> _Try it_
Go through the entries below. Copy each line in which "etwa" appears.

> _Supplied material_

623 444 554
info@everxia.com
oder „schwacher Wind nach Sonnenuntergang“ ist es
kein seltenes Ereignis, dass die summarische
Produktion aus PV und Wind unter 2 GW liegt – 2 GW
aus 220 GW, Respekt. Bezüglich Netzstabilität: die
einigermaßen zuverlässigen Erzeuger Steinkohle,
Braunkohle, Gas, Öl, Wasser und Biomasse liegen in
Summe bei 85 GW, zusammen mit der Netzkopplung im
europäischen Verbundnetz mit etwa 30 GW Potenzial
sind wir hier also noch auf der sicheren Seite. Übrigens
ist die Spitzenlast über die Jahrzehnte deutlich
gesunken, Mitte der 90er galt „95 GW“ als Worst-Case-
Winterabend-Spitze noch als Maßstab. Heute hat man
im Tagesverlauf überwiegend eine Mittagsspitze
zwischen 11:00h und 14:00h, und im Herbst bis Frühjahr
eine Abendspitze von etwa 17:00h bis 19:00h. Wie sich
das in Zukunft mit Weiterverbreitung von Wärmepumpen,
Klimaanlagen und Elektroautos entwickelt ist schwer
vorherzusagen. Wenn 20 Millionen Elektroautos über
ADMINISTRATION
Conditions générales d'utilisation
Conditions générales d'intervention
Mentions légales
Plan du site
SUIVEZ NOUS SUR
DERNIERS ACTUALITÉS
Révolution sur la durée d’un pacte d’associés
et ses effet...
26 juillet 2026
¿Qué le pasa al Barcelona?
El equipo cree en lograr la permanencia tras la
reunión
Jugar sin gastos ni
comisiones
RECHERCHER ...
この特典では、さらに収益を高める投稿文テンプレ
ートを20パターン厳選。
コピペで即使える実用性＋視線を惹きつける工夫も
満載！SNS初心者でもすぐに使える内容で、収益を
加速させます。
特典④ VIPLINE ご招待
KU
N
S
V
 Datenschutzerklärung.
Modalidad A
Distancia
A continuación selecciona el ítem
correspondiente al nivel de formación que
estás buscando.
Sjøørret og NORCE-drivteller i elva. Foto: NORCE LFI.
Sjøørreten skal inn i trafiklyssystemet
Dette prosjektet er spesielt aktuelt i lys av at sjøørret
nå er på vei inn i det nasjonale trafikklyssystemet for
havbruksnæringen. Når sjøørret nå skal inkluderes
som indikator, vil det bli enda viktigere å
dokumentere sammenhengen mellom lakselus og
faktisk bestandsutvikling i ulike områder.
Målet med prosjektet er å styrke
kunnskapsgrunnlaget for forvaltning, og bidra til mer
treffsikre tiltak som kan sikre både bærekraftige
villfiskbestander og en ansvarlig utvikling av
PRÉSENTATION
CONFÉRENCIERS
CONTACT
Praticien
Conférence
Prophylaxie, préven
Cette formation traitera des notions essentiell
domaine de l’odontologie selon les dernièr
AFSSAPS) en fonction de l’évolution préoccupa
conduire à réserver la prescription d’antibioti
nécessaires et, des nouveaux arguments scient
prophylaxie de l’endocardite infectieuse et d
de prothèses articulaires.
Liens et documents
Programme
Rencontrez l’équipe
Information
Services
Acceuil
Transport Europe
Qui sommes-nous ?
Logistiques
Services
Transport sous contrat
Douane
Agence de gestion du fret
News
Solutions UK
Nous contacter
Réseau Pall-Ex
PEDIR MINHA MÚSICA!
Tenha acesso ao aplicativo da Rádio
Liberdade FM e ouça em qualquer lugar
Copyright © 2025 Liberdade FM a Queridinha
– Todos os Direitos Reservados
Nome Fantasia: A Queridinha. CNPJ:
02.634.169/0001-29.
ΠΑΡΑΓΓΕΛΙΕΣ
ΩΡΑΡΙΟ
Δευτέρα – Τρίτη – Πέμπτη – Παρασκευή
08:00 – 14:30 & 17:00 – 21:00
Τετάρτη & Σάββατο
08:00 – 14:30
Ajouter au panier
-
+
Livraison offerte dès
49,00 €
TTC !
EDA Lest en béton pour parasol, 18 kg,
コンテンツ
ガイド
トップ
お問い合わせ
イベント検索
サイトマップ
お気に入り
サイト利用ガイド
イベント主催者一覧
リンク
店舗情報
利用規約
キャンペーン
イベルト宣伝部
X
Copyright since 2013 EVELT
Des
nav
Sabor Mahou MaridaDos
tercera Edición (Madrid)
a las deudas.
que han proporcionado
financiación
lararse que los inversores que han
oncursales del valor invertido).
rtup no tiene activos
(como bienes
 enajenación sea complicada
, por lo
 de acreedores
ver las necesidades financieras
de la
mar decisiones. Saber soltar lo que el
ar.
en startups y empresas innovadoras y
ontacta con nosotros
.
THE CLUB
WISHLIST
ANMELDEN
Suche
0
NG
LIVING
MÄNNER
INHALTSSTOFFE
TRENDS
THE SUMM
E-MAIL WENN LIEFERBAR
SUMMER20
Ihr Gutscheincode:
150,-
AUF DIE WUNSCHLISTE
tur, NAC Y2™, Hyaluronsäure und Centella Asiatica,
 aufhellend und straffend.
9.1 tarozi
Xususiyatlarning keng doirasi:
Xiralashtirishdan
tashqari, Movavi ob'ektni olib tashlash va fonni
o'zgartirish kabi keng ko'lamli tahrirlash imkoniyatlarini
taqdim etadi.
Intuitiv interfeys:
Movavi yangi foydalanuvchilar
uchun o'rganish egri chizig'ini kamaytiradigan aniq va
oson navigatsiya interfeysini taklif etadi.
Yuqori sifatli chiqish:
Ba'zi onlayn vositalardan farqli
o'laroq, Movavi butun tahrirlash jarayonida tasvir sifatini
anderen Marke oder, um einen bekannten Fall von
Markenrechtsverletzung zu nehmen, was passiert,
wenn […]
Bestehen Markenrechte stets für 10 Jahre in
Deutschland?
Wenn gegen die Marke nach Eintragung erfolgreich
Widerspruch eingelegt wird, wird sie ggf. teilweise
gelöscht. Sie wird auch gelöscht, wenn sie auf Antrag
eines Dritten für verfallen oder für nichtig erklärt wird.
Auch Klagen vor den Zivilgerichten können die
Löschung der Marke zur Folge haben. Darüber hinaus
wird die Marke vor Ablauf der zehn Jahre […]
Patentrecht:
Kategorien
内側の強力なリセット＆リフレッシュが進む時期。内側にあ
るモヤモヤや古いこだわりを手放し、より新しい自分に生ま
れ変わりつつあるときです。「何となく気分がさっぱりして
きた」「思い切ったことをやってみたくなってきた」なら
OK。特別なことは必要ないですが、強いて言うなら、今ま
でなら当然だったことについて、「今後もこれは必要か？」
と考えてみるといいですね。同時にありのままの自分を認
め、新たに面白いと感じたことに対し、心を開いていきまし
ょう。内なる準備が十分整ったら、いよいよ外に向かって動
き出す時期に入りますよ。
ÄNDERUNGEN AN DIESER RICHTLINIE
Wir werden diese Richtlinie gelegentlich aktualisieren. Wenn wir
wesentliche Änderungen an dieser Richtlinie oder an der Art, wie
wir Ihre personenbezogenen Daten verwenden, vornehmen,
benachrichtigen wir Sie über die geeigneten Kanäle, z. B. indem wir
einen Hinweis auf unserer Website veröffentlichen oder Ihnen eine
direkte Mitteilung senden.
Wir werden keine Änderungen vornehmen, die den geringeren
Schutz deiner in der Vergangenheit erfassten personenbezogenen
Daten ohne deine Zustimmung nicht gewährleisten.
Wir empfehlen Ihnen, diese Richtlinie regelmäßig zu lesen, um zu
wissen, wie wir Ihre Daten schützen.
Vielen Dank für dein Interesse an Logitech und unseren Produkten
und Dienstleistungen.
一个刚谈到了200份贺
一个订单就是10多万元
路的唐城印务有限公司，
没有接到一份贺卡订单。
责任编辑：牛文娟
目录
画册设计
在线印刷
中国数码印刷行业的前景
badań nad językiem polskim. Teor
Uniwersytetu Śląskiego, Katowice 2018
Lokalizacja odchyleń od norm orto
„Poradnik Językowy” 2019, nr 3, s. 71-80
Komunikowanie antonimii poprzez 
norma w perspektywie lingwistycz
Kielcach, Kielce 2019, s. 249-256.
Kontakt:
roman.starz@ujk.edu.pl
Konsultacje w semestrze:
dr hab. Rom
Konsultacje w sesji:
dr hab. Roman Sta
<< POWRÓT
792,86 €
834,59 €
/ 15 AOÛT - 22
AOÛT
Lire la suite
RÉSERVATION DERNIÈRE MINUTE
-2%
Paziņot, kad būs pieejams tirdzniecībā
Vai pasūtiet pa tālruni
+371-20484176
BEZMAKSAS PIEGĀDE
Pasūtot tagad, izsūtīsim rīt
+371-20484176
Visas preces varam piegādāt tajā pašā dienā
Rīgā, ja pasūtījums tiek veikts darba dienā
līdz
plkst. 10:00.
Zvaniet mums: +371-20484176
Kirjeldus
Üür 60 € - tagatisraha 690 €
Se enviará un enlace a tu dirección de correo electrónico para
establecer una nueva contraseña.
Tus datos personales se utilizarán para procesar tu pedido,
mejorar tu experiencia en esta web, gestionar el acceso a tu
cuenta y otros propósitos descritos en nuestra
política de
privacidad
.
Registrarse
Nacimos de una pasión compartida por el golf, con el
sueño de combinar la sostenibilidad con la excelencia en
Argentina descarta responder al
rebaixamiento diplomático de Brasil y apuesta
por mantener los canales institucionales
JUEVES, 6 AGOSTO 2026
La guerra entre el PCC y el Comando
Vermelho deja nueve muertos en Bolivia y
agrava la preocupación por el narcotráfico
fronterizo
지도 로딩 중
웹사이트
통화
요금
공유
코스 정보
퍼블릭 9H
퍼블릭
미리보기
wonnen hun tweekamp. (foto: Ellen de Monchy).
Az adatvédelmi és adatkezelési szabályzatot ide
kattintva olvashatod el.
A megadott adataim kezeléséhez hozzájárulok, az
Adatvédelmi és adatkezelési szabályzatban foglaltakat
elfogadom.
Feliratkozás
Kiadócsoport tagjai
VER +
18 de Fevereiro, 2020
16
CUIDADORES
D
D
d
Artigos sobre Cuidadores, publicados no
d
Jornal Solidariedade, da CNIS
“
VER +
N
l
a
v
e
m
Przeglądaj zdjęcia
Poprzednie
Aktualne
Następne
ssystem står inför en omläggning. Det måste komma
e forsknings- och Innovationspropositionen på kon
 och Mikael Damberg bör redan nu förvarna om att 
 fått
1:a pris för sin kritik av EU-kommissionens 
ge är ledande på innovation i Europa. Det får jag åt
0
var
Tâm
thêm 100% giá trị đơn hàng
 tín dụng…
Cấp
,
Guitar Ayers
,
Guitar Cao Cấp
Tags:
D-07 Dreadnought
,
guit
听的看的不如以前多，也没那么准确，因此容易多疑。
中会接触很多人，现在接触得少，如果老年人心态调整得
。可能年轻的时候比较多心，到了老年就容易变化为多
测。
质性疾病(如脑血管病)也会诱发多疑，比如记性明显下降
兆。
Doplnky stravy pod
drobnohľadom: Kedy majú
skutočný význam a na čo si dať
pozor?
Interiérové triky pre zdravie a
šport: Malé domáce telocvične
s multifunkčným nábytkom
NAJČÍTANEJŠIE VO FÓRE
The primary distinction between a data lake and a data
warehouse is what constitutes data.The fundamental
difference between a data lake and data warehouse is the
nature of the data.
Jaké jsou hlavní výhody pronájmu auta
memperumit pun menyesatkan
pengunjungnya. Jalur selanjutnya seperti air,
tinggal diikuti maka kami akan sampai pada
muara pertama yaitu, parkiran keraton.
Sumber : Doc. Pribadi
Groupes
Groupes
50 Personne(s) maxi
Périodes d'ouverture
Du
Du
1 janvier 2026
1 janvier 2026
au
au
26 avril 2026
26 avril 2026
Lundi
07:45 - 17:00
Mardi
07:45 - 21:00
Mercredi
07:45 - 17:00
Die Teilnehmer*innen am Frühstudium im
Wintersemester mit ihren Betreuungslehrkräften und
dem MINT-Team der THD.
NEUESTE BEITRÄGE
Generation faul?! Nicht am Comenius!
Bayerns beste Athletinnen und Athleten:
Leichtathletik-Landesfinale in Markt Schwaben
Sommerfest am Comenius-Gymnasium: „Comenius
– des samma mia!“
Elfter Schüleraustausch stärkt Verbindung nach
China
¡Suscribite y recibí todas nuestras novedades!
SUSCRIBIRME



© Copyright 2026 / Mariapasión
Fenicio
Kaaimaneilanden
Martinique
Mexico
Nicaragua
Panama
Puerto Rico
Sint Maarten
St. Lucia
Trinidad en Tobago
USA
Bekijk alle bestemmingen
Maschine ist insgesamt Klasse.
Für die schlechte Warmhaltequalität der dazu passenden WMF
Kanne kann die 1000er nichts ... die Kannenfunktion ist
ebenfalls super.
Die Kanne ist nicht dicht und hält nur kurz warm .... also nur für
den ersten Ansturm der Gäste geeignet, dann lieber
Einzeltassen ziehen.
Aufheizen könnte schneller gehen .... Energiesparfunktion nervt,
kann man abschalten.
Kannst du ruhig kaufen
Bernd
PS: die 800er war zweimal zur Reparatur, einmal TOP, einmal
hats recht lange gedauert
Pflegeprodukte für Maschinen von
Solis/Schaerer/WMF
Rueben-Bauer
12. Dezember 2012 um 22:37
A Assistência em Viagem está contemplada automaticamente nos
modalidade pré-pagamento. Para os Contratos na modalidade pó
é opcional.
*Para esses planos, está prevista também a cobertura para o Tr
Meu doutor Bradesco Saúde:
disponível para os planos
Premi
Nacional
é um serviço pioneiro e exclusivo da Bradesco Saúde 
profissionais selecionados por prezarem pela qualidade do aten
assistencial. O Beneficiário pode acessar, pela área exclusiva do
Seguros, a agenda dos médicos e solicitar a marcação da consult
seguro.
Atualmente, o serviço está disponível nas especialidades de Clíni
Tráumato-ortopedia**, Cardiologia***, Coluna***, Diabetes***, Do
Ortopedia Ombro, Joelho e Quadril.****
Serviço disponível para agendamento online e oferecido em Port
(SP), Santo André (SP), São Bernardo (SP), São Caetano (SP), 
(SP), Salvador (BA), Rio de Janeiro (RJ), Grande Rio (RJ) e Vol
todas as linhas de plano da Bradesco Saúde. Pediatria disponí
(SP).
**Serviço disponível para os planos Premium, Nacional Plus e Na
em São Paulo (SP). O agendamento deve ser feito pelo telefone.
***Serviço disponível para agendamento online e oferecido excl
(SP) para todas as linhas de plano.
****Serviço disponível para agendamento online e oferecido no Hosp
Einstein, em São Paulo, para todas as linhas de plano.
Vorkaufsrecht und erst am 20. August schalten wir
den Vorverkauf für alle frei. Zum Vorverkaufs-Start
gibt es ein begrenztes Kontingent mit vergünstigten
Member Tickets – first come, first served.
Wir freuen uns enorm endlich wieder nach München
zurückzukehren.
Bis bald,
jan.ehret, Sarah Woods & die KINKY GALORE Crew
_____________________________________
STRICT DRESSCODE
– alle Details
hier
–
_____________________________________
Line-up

> _Task result_
europäischen Verbundnetz mit etwa 30 GW Potenzial
eine Abendspitze von etwa 17:00h bis 19:00h. Wie sich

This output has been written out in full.